The detection surface is significantly reduced because WantToCry operates without local malware execution. There is no post-compromise activity visible to the victim beyond exfiltrating files and rewriting them to disk, according to Sophos.
Detection Is Harder Than It Looks
Because no malicious code runs locally, endpoint detection tools that rely on spotting suspicious processes or known malware signatures will largely miss WantToCry activity entirely. Security tools typically treat SMB file operations as normal system behavior, so the attack blends seamlessly into everyday network traffic.

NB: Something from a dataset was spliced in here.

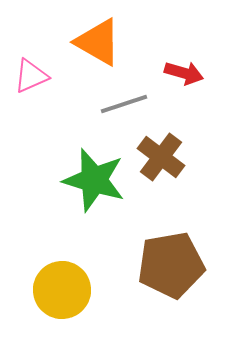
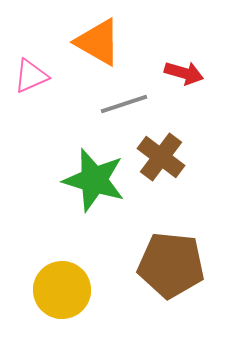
brown pentagon: rotated 16 degrees clockwise
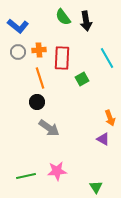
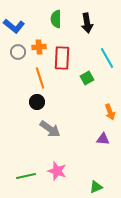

However, WantToCry operations do generate observable network-level artifacts that can serve as early warning signs:
- Sustained SMB read and write activity from external IP addresses at unusual volumes
- SMB traffic outside normal business hours or from unexpected geographic locations
- Automated brute-force login attempts against SMB services in authentication logs
- Rapid changes to large numbers of file extensions in monitored directories
Defensive Recommendations
Sophos and security researchers recommend the following immediate steps to protect against WantToCry and similar SMB-based ransomware campaigns:
- Block SMB at the perimeter — Block inbound SMB traffic on TCP ports 139 and 445 at all internet-facing firewalls. There is no legitimate reason for external parties to initiate SMB connections to your systems
- Disable SMBv1 — The older SMBv1 protocol is insecure and should be disabled on all systems
- Remove anonymous and guest access — Ensure SMB shares require strong authentication; disable guest accounts entirely
- Use strong, unique credentials — Rotate SMB credentials regularly and enforce password complexity; consider multi-factor authentication where supported
- Protect backups — Ensure backup systems cannot be reached via SMB protocols to prevent backup encryption
- Deploy content-aware monitoring — Use tools that detect encryption activity by monitoring file content changes, regardless of where encryption is occurring
- Enable XDR/EDR network monitoring — Extended detection and response tools capable of identifying reconnaissance and brute-force activity against SMB services provide valuable early warning
Known Attacker Infrastructure
SophosLabs identified several IP addresses associated with WantToCry attack infrastructure, including hosts geolocated in Russia, Germany, Singapore, and the United States. The attacker infrastructure included Windows Server 2016 and 2019 virtual machines used for remote encryption operations. Organizations can add these indicators to their SIEM and firewall block lists as part of an immediate defensive response.
WantToCry represents an evolution in ransomware tradecraft — moving the encryption process entirely off the victim’s network to evade detection. As more threat actors discover that SMB exposure remains widespread, this technique is likely to become more common. Closing internet-facing SMB access is the single most effective step organizations can take today.